__EXTRACT PROVIDED__:

########

# Whats this and who made it?



## norgale (Apr 4, 2011)

Can anybody id this engine and who made it? Pete


----------



## brylerjunction (Aug 8, 2011)

I believe its a dash 9-44CW

possibly athearn


----------



## norgale (Apr 4, 2011)

The closest I can find to this model is the Atlas U23-B and that doesn't have the raised part at the rear top. Otherwise it's a perfect match. The dash 9-44cw trucks don't match.Pete


----------



## Kwikster (Feb 22, 2012)

Judging by the "bump" on the rear it's a u25-b, not a u23-b. As to maker, not sure as HO is unfamiliar territory to me.
U25-B pic

Carl


----------



## dablaze (Apr 17, 2012)

It definitely has Athearn Handrails, GE c30-7 would be correct I think.
Craig

http://en.wikipedia.org/wiki/GE_C30-7

Numbers are correct series for C30-7 too

Here is a prototype BN pic

http://www.kiwibonds.com/teh3/teh3 t3 bnsf bn sf c30-7.JPG


----------



## Gansett (Apr 8, 2011)

Strange, BN 5460 isn't on the BN loco roster, neither is 5461. However 5459 and 5462 are listed as U 28B's
http://www.rrpicturearchives.net/locoList.aspx?id=BN&Page=19

Now using Googlefoo 5460 on BNSF is listed as a C-44 9w, as is 5459 and 5462.
http://www.rrpicturearchives.net/locolist.aspx?id=BNSF&Page=42

Sorry Pete, haven't a clue. My Googlefoo has failed me.


----------



## NIMT (Jan 6, 2011)

It's a Athearn U30-B
U-Boats are my favs!


----------



## dablaze (Apr 17, 2012)

I had thought the front did not look curved enough for the U boat, of course I don't own any, so not sure. Looking now I am definitely off.

And boy was I dyslexic when I looked up those numbers.

Craig


----------



## cv_acr (Oct 28, 2011)

JackC said:


> Strange, BN 5460 isn't on the BN loco roster, neither is 5461. However 5459 and 5462 are listed as U 28B's
> http://www.rrpicturearchives.net/locoList.aspx?id=BN&Page=19


That just means there's no photo of it on that site. That is by no means a roster information site.


----------



## cv_acr (Oct 28, 2011)

brylerjunction said:


> I believe its a dash 9-44CW


Not even close.

########

__RECORDED INFORMATION__:
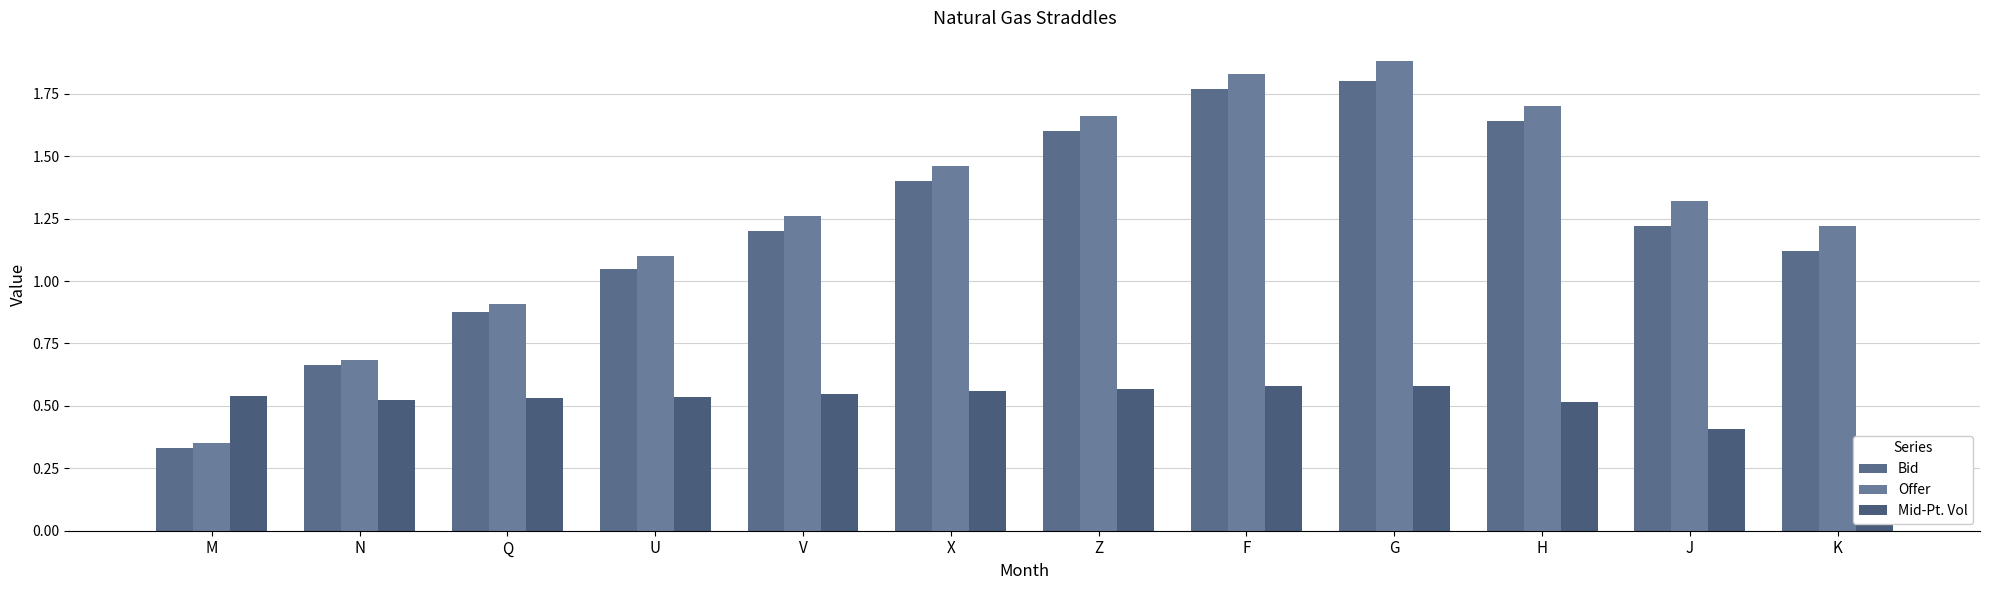

Reading right to left, extract all data points from this chart.

Bid: 1.1	1.2	1.6	1.8	1.8	1.6	1.4	1.2	1.1	0.9	0.7	0.3
Offer: 1.2	1.3	1.7	1.9	1.8	1.7	1.5	1.3	1.1	0.9	0.7	0.3
Mid-Pt. Vol: 0.4	0.4	0.5	0.6	0.6	0.6	0.6	0.5	0.5	0.5	0.5	0.5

########

__JOB 1__:
In the thread about identifying the engine, what model and maker does NIMT give?
__JOB 2__:
Rewrite the part of the engine identification thread that begins at the words "Now using Googlefoo" and stops after "are my favs!", replacing "Googlefoo" with "search skill".

__EXPECTED ANSWER 1__:
An Athearn U30-B.

__EXPECTED ANSWER 2__:
Now using search skill 5460 on BNSF is listed as a C-44 9w, as is 5459 and 5462.
http://www.rrpicturearchives.net/locolist.aspx?id=BNSF&Page=42

Sorry Pete, haven't a clue. My search skill has failed me.


----------



## NIMT (Jan 6, 2011)

It's a Athearn U30-B
U-Boats are my favs!